Link: Electronic health records: Difficult task or a pipedream?
In an article on CNNMoney.com, the author provides some analysis on the efforts to implement EHRs in hospitals and provider offices. Some of the points made in the article about the difficulty of the implementation process are:
- Costs can be overwhelming
- Adoption by staff may be slow, and there can be unique implementation issues by location.
- Hospitals desiring to integrate an EHR with ambulatory care offices may involve thousands of physicians and even hundreds of thousands of patients which causes the implementation process to be slow.
- Paper processes, protocols, etc. must be migrated to the computer platform, often requiring conversion from "rich text" to discrete "data fields."

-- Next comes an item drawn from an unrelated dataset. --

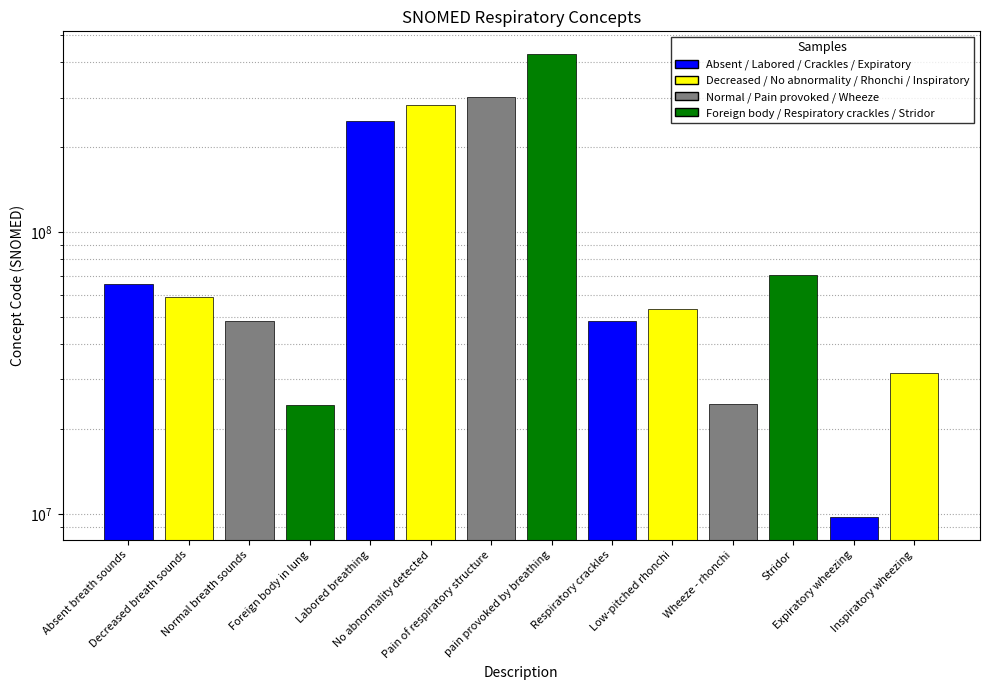

What is the value of the 14th bar from the left?

31572008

- Ensuring compliance with HITECH/HIPAA privacy and security rules requires decisions to be made by facilities and providers that result in creation of legal documents/agreements. (If you're having trouble with this, go visit The Digital Business Law Group's HIPAA services.)
To summarize, installing the software is the "easy part."
Implementing processes, protocols, standards that enable EHR "meaningful use" is the "difficult part." It is a Project Management Wicked Problem. As a former IT person, I have three (3) recommendations that might help people/organizations get grounded before starting:
- Develop your "As-Is" picture. Knowing your current processes, protocols, tools, standards, physicians, and staff mix are a way to understand the 30K foot picture. Start from the top, and drill down.
- Develop the "To-Be" picture. Knowing the goal and the "end game" is critical to achieving goals. "If you don't know where you are going, you may never get there." Author Unknown
- Develop the "Road Map" The road-map basically consists of a workplan with dates, tasks and responsible parties.
Note: A road-map is not a linear process, it is an iterative one. As you implement phases of the plan, you will discover gaps, or learn that changes to the plan (people, processes, platform) are required to reach your goals. I call this the 3 Ps of software implementation.